Testo del documento.
>>>>>
Parallelismi teleculturali

Insegnanti. Ma allora è vero, c’è stato un tempo in cui la televisione è stata al servizio delle idee – non le idee pedagogiche italiane né quelle obiettive inglesi – della politica non parlata, della filosofia. Un tempo in cui le immagini sono state al servizio – per fare immaginare – delle parole e non ancora sanguisughe che le parole prosciugano – facendone vedere ogni particolare connotazione. Le lezioni parigine di Gilles Deleuze, nello spazio Fuoriorario di Raitre, ci rimbalzano d’improvviso ai nostri tempi – così lontani da quelli di Deleuze, che pure desideriamo così da vicino – e agli eroi che li popolano: non siamo né saremo intellettuali e studenti nel senso sociale del termine, siamo amici-di-Maria. È lei il demiurgo di oggi, quella che ci insegna e ci corregge, che ci spinge alla sfida e ci incita al confronto, la maestra severa, amichevole, pettegola.
<<<<<
Dati forniti.
>>>>>
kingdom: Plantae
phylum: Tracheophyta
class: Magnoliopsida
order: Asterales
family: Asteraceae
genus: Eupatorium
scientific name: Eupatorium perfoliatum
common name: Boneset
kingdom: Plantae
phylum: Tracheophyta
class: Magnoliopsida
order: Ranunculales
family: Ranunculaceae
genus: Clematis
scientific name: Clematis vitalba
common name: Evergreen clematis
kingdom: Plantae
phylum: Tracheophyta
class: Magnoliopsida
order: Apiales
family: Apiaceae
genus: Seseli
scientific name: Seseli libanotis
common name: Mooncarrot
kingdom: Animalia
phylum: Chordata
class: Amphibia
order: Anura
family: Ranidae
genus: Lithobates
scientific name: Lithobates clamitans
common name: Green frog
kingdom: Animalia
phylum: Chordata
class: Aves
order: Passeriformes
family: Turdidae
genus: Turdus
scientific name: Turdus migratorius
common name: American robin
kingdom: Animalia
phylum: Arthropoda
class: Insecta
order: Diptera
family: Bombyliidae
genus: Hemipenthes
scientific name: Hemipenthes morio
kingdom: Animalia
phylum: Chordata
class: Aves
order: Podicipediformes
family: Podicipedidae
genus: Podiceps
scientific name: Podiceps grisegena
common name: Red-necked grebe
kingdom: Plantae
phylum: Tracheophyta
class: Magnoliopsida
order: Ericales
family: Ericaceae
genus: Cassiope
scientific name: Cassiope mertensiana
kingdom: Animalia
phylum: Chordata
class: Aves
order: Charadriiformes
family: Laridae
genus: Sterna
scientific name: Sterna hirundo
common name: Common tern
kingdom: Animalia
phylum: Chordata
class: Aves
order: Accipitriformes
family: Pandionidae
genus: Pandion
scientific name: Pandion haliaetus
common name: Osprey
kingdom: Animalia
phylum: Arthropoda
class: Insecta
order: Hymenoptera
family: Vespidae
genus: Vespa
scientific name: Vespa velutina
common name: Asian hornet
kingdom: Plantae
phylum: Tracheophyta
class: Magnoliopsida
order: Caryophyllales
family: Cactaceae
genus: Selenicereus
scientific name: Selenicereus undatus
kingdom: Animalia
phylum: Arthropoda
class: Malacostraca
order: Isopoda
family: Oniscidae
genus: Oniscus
<<<<<
Istruzioni di lavoro.
- A) Elenca tutte le azioni che, secondo il testo sulla televisione, Maria compie nei nostri confronti.
- B) Scrivi il seguito del testo sulla televisione dopo la sua ultima frase, per favore.

Risultati in ordine.
- A) ci insegna; ci corregge; ci spinge alla sfida; ci incita al confronto

- B)
Intellettuali. Ad alcuni sono capitati intellettuali pensanti e capaci di capire e usare le immagini, cinematografiche e televisive (che oggi ci permettono di conoscerli più dei libri), come Pier Paolo Pasolini, la cui morte, perché esattamente trent’anni fa, lo riporta oggi in tv. A noi è toccato Aldo Busi che recita, danza e commenta da Amici libri, parole ritmate e cantate, che il buon Aldo (“buon Aldo”: chi avrebbe osato scrivere lo stesso per Pasolini) si impegna a trasformare in immagini, rendendole piatte e stanche – e rendendo il programma, nonostante l’iniziale e fuggevole letizia per i libri nel pomeriggio sacro di Maria, sopportabile senza noia per non più di venti secondi.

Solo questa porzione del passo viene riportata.